Among community-dwelling adults over 60 — a population facing a 4.5% annual cumulative incidence of depression — physical activity (PA) engages at least three distinct neuroprotective mechanisms: enhanced cerebral blood flow and glucose utilization, upregulation of neurotrophic factors BDNF and IGF-1, and modulation of mood-regulating neurotransmitters including serotonin and dopamine. These changes accompany measurable structural adaptations in regions like the hippocampus, which is particularly vulnerable to age-related atrophy.
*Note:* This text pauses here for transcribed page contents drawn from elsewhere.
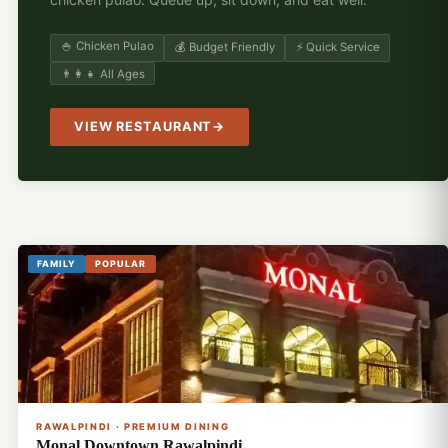
🍚 Chicken Pulao
💰 Budget Friendly
⚡ Quick Service
👨‍👩‍👧 All Ages
VIEW RESTAURANT
FAMILY
POPULAR
🍽️
RAWALPINDI · PREMIUM DINING
Monal Downtown Rawalpindi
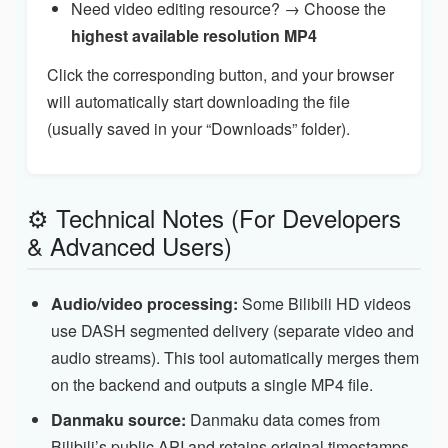
Need video editing resource? → Choose the
highest available resolution MP4
Click the corresponding button, and your browser
will automatically start downloading the file
(usually saved in your “Downloads” folder).
⚙️ Technical Notes (For Developers
& Advanced Users)
Audio/video processing:
Some Bilibili HD videos
use DASH segmented delivery (separate video and
audio streams). This tool automatically merges them
on the backend and outputs a single MP4 file.
Danmaku source:
Danmaku data comes from
Bilibili’s public API and retains original timestamps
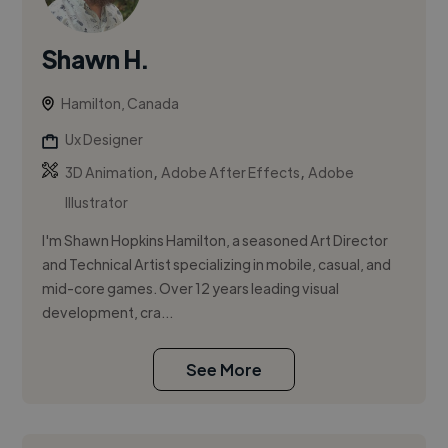
Shawn H.
Hamilton, Canada
Ux Designer
,
,
3D Animation
Adobe After Effects
Adobe
Illustrator
I'm Shawn Hopkins Hamilton, a seasoned Art Director
and Technical Artist specializing in mobile, casual, and
mid-core games. Over 12 years leading visual
development, cra...
See More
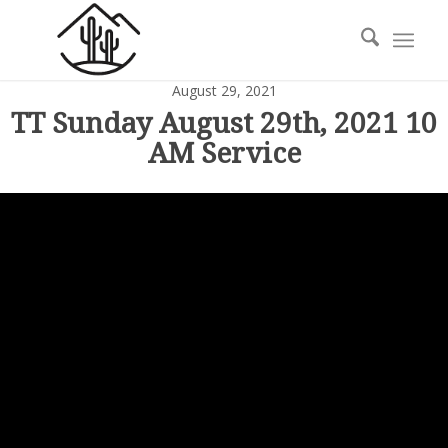
August 29, 2021
TT Sunday August 29th, 2021 10
AM Service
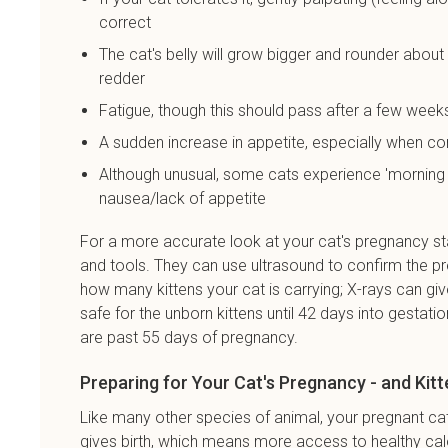
correct
The cat's belly will grow bigger and rounder about
redder
Fatigue, though this should pass after a few week
A sudden increase in appetite, especially when c
Although unusual, some cats experience 'morning 
nausea/lack of appetite
For a more accurate look at your cat's pregnancy st
and tools. They can use ultrasound to confirm the pr
how many kittens your cat is carrying; X-rays can give
safe for the unborn kittens until 42 days into gestation
are past 55 days of pregnancy.
Preparing for Your Cat's Pregnancy - and Kitt
Like many other species of animal, your pregnant cat 
gives birth, which means more access to healthy cal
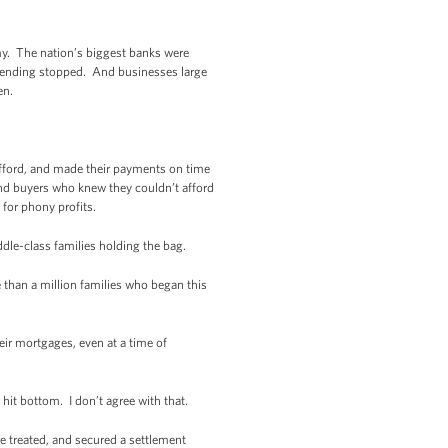
my. The nation’s biggest banks were
. Lending stopped. And businesses large
en.
fford, and made their payments on time
and buyers who knew they couldn’t afford
for phony profits.
dle-class families holding the bag.
 than a million families who began this
eir mortgages, even at a time of
hit bottom. I don’t agree with that.
 treated, and secured a settlement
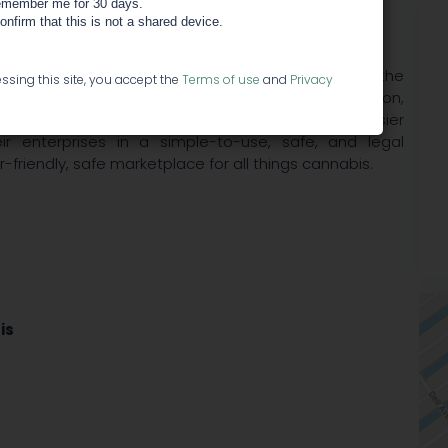
member me for 30 days.
confirm that this is not a shared device.
ay (using a variety of payment methods), and have the
ssing this site, you accept the
Terms of use
and
Privacy
eal offers full accounting, reporting, tax information,
eo-ring-fencing for each transaction, making it easier
r enterprises in a simple-to-use, safe, and legal
riendly, safe marketplace for all things cannabis.
is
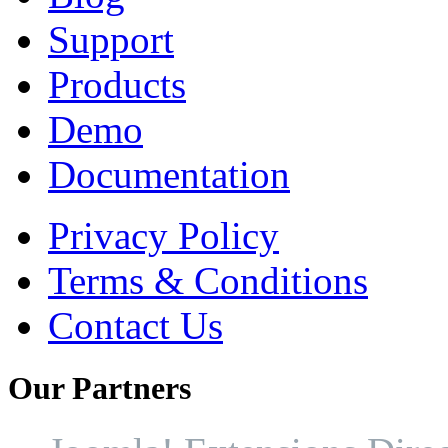
Support
Products
Demo
Documentation
Privacy Policy
Terms & Conditions
Contact Us
Our
Partners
The mechanistic picture assembled here isn't new territory — BDNF's role in neuroplasticity has been studied for over two decades, and hippocampal volume responses to aerobic exercise were compellingly demonstrated in Erickson et al.'s landmark 2011 RCT. What's notable is the convergence of these pathways into a unified clinical argument: PA functions as a low-cost, multi-domain intervention with no meaningful side-effect profile compared to antidepressants or cognitive pharmaceuticals. For practicing clinicians, this matters enormously given the underdiagnosis of depression in older adults and the polypharmacy risks already present in this cohort.

However, as a narrative review rather than a systematic meta-analysis, this work carries inherent selection bias risks and cannot quantify effect sizes or optimal PA dosages — critical gaps for clinical prescribing. It is best categorized as confirmatory and synthesizing rather than paradigm-shifting, but its practical orientation toward healthcare professionals gives it genuine translational value.